Among the records below, which lines contain the string "voyageurs"? Report them.

Segment Start: AVAILABLE RECORDS

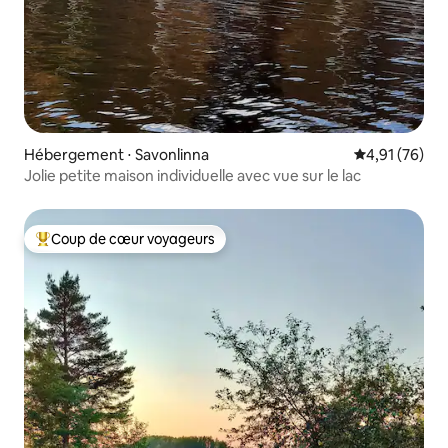
Hébergement ⋅ Savonlinna
Évaluation mo
4,91 (76)
Jolie petite maison individuelle avec vue sur le lac
Coup de cœur voyageurs
Coups de cœur voyageurs les plus appréciés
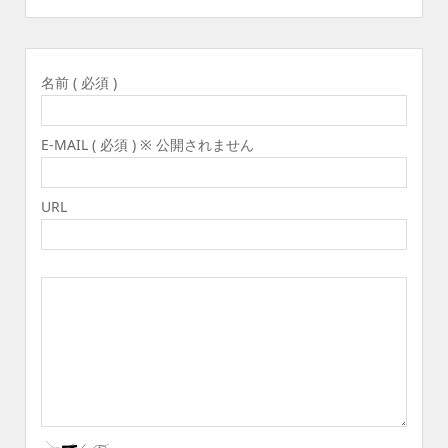
名前 ( 必須 )
E-MAIL ( 必須 ) ※ 公開されません
URL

Segment End: AVAILABLE RECORDS

**RESULT OF THE EXERCISE**
Coup de cœur voyageurs
Coups de cœur voyageurs les plus appréciés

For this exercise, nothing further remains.